**What is needed**
Nothing should appear in the answer except the lines below from the line containing "index pip: (286, 181)" through the line containing "Right hand at", copied exactly, with pictures left out.

**Source records**
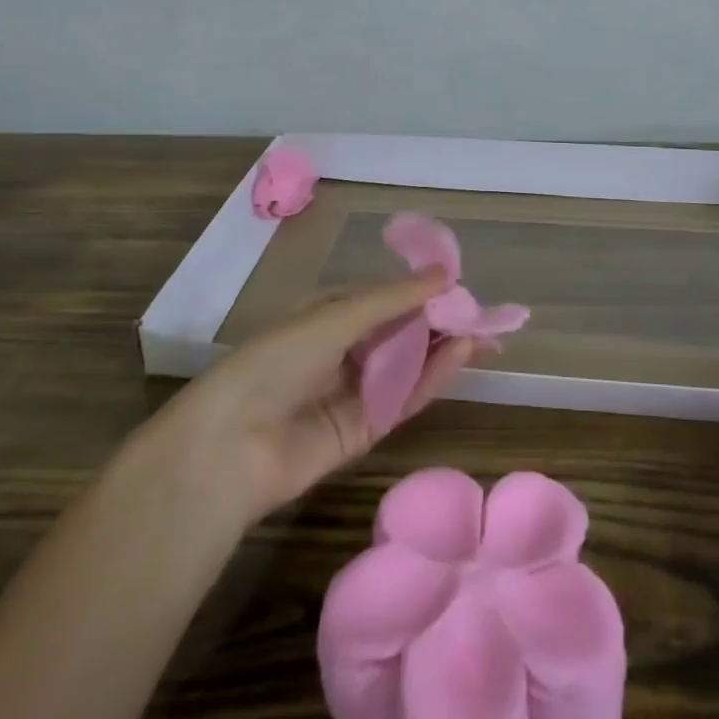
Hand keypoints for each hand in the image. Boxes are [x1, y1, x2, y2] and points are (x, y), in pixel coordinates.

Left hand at [148, 269, 476, 528]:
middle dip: (443, 321)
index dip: (423, 291)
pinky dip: (433, 377)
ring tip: (485, 334)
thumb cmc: (278, 360)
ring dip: (444, 348)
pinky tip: (462, 357)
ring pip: (409, 364)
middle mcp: (344, 349)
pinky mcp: (364, 429)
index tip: (461, 285)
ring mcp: (355, 390)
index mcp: (329, 314)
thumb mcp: (337, 317)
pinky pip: (404, 397)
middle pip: (404, 331)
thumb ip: (394, 300)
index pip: (387, 297)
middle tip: (487, 315)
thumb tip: (445, 272)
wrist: (231, 445)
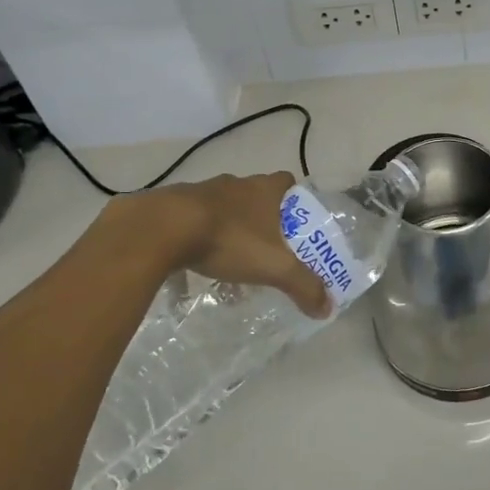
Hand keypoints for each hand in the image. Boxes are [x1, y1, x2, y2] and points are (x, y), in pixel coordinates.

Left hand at [111, 173, 331, 317]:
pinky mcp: (172, 205)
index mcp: (263, 190)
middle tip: (266, 243)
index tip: (295, 218)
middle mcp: (235, 184)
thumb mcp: (273, 267)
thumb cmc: (228, 239)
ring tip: (228, 255)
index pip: (286, 181)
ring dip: (227, 224)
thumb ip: (303, 286)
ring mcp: (201, 191)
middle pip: (254, 193)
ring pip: (222, 205)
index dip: (293, 196)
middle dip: (261, 215)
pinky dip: (195, 235)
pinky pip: (190, 219)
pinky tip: (191, 260)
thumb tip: (328, 307)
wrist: (162, 228)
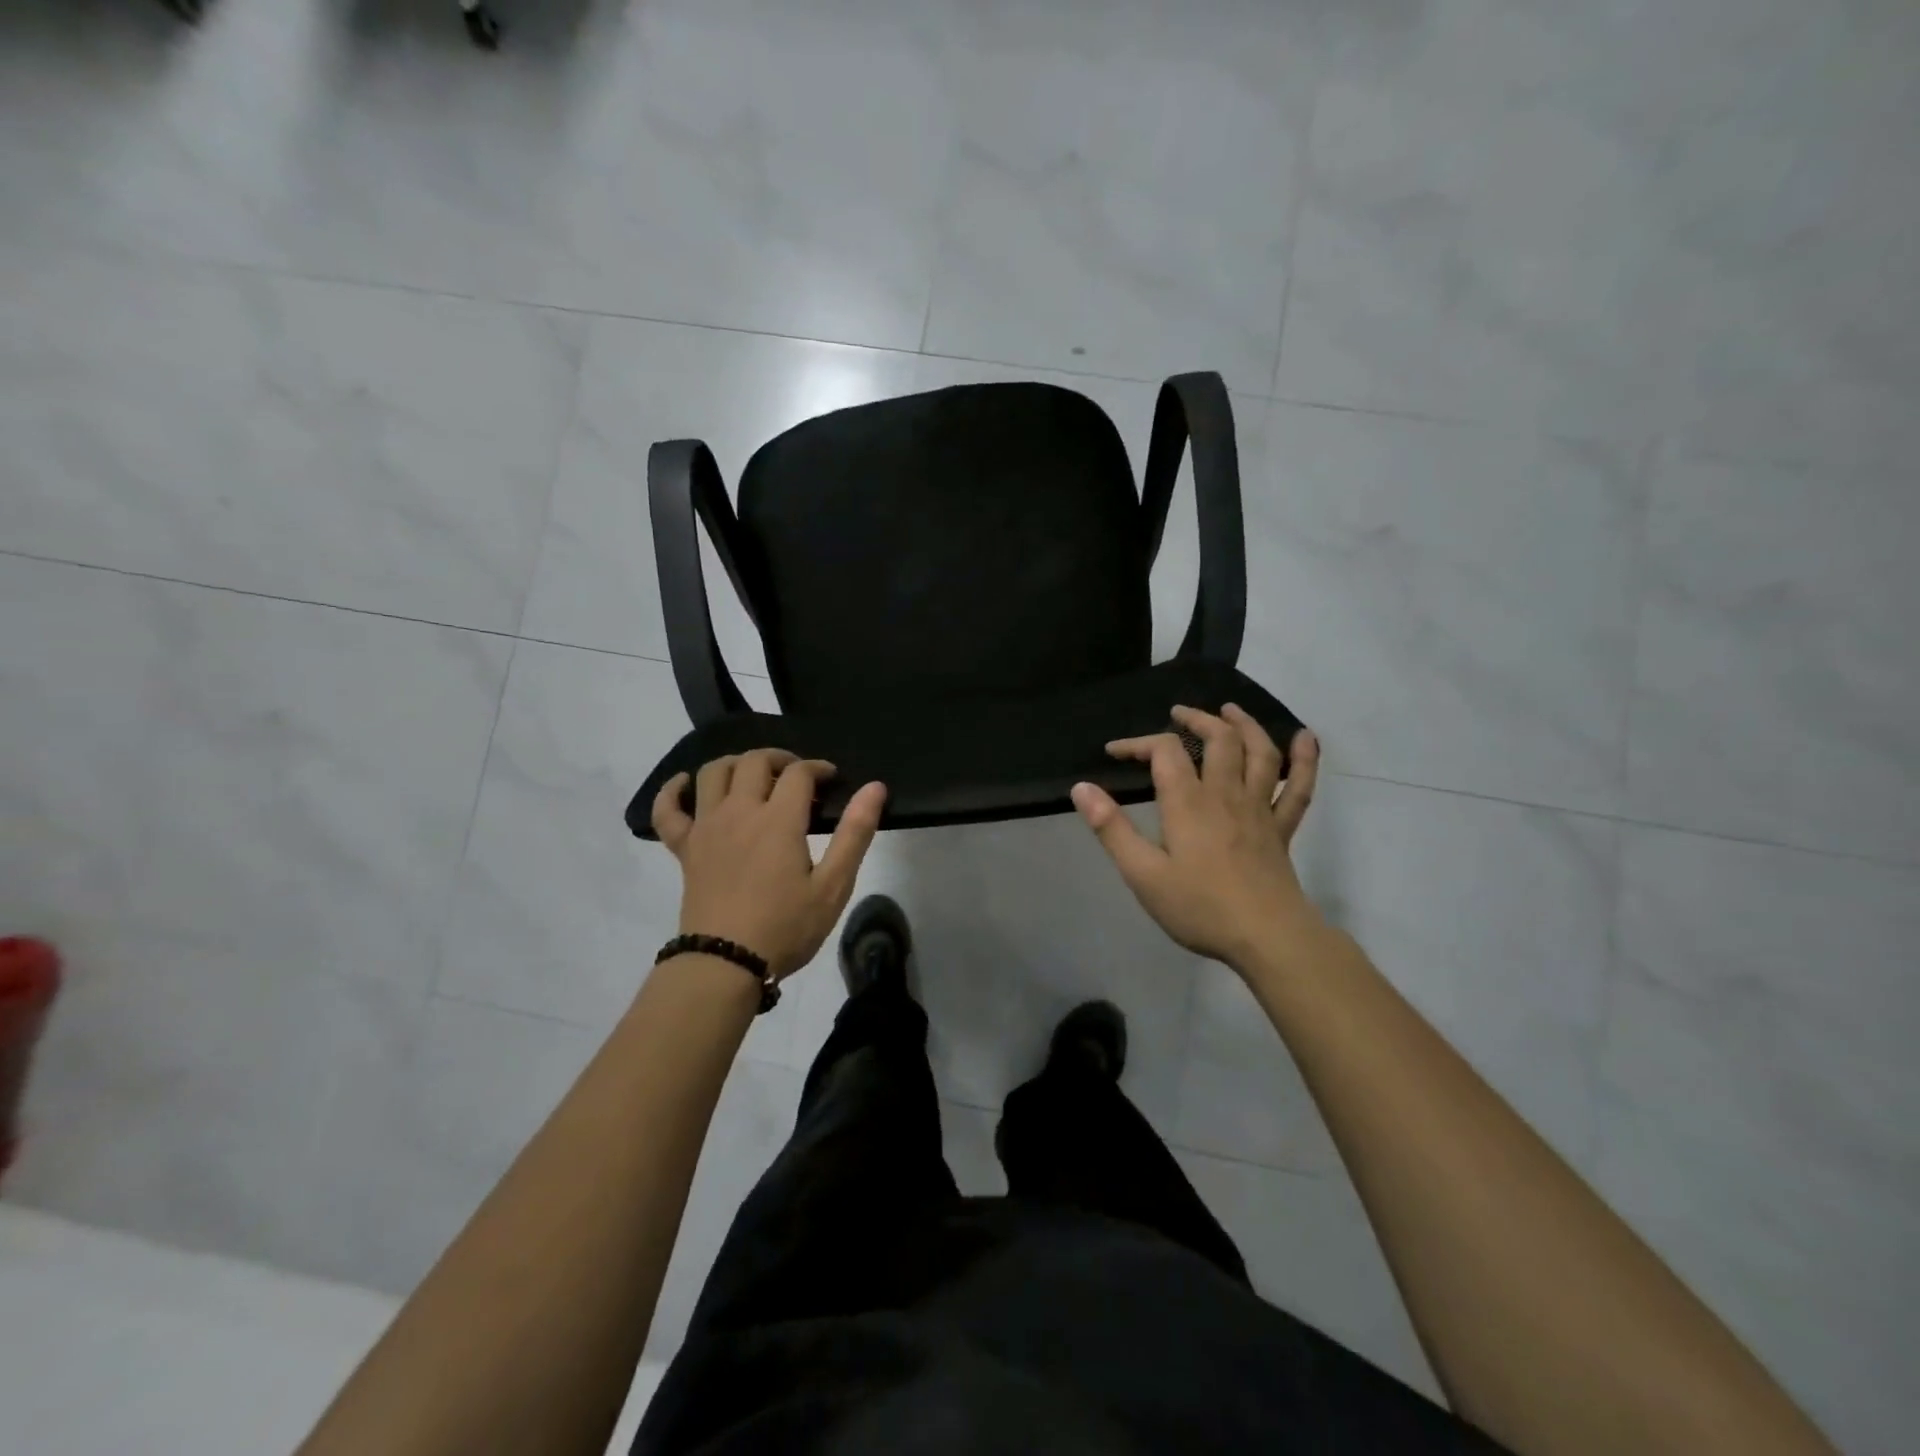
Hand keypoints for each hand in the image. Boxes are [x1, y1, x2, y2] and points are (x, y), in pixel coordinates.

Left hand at [652, 750, 887, 978]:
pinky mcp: (684, 848)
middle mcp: (739, 812)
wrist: (725, 964)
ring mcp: (706, 827)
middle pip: (754, 762)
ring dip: (735, 764)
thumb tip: (875, 787)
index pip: (798, 772)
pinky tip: (685, 784)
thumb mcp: (833, 886)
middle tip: (797, 776)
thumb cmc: (786, 927)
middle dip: (780, 759)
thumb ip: (855, 833)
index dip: (818, 768)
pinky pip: (667, 810)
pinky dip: (673, 790)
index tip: (831, 779)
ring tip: (753, 776)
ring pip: (713, 773)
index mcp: (778, 820)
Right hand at [1071, 705, 1319, 971]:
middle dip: (1196, 719)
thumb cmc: (1199, 907)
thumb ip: (1111, 829)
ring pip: (1259, 752)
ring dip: (1245, 725)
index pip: (1164, 752)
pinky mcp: (1282, 828)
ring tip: (1229, 710)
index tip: (1114, 752)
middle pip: (1218, 739)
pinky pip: (1299, 787)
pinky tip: (1304, 737)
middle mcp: (1226, 794)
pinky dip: (1305, 758)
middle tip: (1178, 713)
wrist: (1267, 937)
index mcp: (1188, 802)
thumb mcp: (1142, 873)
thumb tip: (1081, 788)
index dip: (1138, 743)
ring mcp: (1259, 809)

**Exercise response**
index pip: (286, 181)
ring dip: (227, 224)
thumb ip: (303, 286)
ring mcp: (201, 191)
middle pip: (254, 193)
ring pip: (222, 205)
index dip: (293, 196)
middle dip: (261, 215)
pinky dip: (195, 235)
pinky pip: (190, 219)
pinky tip: (191, 260)
thumb tip: (328, 307)
wrist: (162, 228)
Hand keypoints for each hand in the image. Boxes are [x1, y1, x2, y2] and points are (x, y), in pixel coordinates.

Left hand at [652, 750, 887, 978]:
pinky mcp: (684, 848)
middle mcp: (739, 812)
wrist: (725, 964)
ring mcp: (706, 827)
middle pip: (754, 762)
ring dip: (735, 764)
thumb tip: (875, 787)
index pip: (798, 772)
pinky tip: (685, 784)
thumb mcp: (833, 886)
middle tip: (797, 776)
thumb cmc: (786, 927)
middle dip: (780, 759)
thumb ip: (855, 833)
index dip: (818, 768)
pinky pip: (667, 810)
pinky dip: (673, 790)
index tip: (831, 779)
ring tip: (753, 776)
ring pip: (713, 773)
index mcp: (778, 820)
Right hand at [1071, 705, 1319, 971]:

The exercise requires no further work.